Hundreds saved during rescue on Red Sea
A Jordanian man died while 1,246 other passengers and crew members, most of them Egyptians, were rescued following a fire Thursday aboard their ferry that was sailing on the Red Sea en route to Egypt’s port of Nuweiba, a Jordanian official said.
The blaze had broken out earlier in the day in the ferry’s cargo section during the voyage across the Gulf of Aqaba, said Jordanian Civil Defense spokesman, Farid al-Sharaa.
As flames rose up into the sky, a Jordanian rescue ship reached the stricken vessel, the Pella, about 10 miles (16 kilometers) off the coast of Jordan, said an Egyptian port official.
The rescuers managed to extinguish the blaze but an unidentified Jordanian man died after jumping into the water and fatally injuring himself, al-Sharaa said. The cause of the injury was not immediately known, he added.
Al-Sharaa said 12 passengers suffered from smoke inhalation and were taken to a Jordanian hospital. The remaining 1,230 passengers – all Egyptians – were placed aboard another ferry that subsequently sailed off to Egypt, he said.
Al-Sharaa told The Associated Press that the captain and his three crew members – all Egyptians – were also rescued and were on their way back to Egypt.

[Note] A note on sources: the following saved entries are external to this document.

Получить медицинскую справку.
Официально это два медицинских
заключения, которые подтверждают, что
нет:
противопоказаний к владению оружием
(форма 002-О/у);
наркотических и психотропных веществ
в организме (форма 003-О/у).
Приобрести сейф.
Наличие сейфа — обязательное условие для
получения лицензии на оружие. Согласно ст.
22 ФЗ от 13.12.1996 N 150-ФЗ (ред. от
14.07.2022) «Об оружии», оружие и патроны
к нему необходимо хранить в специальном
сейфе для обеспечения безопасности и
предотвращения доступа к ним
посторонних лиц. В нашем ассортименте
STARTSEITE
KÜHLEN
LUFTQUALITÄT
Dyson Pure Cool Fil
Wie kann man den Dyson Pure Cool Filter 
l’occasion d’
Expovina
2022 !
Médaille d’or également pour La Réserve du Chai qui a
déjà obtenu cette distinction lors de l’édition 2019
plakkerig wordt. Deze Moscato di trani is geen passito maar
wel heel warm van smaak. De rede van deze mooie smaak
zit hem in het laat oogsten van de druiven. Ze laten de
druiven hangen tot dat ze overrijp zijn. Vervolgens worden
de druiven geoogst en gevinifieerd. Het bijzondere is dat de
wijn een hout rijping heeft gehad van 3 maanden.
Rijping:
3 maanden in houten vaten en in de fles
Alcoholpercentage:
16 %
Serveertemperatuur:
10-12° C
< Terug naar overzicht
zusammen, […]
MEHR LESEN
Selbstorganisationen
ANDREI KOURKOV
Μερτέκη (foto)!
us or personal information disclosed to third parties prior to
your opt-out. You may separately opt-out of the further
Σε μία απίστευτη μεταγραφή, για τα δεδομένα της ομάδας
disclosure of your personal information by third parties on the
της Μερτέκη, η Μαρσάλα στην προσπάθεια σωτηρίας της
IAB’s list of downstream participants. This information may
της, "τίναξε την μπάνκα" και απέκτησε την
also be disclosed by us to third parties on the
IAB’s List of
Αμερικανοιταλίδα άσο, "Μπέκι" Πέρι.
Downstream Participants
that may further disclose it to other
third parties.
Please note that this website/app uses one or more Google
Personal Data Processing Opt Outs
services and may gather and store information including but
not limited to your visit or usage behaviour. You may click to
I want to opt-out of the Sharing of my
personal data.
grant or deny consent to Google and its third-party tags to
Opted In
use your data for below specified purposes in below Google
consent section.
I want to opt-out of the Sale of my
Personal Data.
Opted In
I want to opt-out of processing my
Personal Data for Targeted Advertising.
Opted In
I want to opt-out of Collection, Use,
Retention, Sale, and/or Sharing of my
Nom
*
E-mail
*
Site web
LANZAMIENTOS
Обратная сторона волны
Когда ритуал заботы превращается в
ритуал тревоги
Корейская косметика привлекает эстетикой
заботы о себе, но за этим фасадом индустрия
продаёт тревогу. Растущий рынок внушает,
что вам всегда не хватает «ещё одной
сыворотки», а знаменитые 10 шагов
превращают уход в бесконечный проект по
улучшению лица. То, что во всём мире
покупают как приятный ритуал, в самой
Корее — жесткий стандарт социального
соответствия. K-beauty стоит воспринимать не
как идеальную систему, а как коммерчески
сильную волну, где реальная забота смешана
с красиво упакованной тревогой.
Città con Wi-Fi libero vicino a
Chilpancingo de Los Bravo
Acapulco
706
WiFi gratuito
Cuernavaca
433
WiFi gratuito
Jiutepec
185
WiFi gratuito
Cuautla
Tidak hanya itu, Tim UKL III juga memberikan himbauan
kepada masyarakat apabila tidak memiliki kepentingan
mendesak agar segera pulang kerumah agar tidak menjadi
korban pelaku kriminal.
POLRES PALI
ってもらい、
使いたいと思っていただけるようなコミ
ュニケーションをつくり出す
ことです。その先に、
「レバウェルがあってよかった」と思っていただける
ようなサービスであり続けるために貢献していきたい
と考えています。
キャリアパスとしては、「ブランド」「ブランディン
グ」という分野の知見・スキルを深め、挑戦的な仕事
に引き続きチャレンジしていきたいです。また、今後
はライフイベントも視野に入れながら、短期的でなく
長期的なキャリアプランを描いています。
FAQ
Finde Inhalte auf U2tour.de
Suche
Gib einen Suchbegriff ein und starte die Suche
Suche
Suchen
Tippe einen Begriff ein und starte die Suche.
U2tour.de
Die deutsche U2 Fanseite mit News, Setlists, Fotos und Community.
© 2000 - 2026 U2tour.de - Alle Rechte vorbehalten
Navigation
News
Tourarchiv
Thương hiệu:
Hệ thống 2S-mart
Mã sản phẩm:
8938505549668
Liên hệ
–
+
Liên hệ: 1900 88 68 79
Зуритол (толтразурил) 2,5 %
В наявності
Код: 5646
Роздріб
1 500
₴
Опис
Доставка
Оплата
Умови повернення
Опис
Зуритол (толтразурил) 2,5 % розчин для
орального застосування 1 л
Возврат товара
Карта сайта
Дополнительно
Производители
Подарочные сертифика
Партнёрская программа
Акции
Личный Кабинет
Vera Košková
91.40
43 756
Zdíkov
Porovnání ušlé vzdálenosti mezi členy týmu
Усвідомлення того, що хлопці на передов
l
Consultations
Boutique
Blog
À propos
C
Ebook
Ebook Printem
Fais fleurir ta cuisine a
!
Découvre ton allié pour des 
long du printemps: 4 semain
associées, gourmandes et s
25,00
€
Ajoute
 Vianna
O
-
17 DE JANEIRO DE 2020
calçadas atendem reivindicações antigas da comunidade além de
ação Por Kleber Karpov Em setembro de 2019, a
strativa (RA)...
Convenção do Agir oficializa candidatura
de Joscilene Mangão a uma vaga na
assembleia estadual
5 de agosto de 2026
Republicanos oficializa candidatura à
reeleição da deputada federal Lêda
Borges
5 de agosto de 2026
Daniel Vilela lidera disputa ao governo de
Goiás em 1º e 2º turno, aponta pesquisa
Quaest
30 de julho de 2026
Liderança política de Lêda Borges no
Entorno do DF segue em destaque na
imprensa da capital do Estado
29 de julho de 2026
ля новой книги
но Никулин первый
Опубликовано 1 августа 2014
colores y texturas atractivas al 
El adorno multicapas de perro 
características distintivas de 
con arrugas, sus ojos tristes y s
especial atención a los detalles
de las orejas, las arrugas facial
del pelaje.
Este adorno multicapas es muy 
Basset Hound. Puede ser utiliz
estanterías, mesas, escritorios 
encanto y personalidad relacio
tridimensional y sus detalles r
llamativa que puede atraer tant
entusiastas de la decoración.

The Egyptian official, speaking on condition of anonymity because he was not authorized to talk to the media, said Pella’s passengers were mostly Egyptian expatriate workers returning home for the Muslim Eid al-Adha holiday, which starts on Sunday.The Pella is owned by The Arab Bridge company, an Egyptian-Jordanian venture.
The Gulf of Aqaba, also known as Gulf of Eilat in Israel, is the northeastern tip of the Red Sea between Egypt’s Sinai Peninsula, Israel, Jordan and Saudi Arabia.
Egypt has seen occasional accidents involving its ferries on the Red Sea, In Feb. 2006, about 1,000 people – mostly Egyptian workers returning home from Saudi Arabia and other Gulf nations – died when fire broke out on their vessel amid botched rescue attempts by the Egyptians.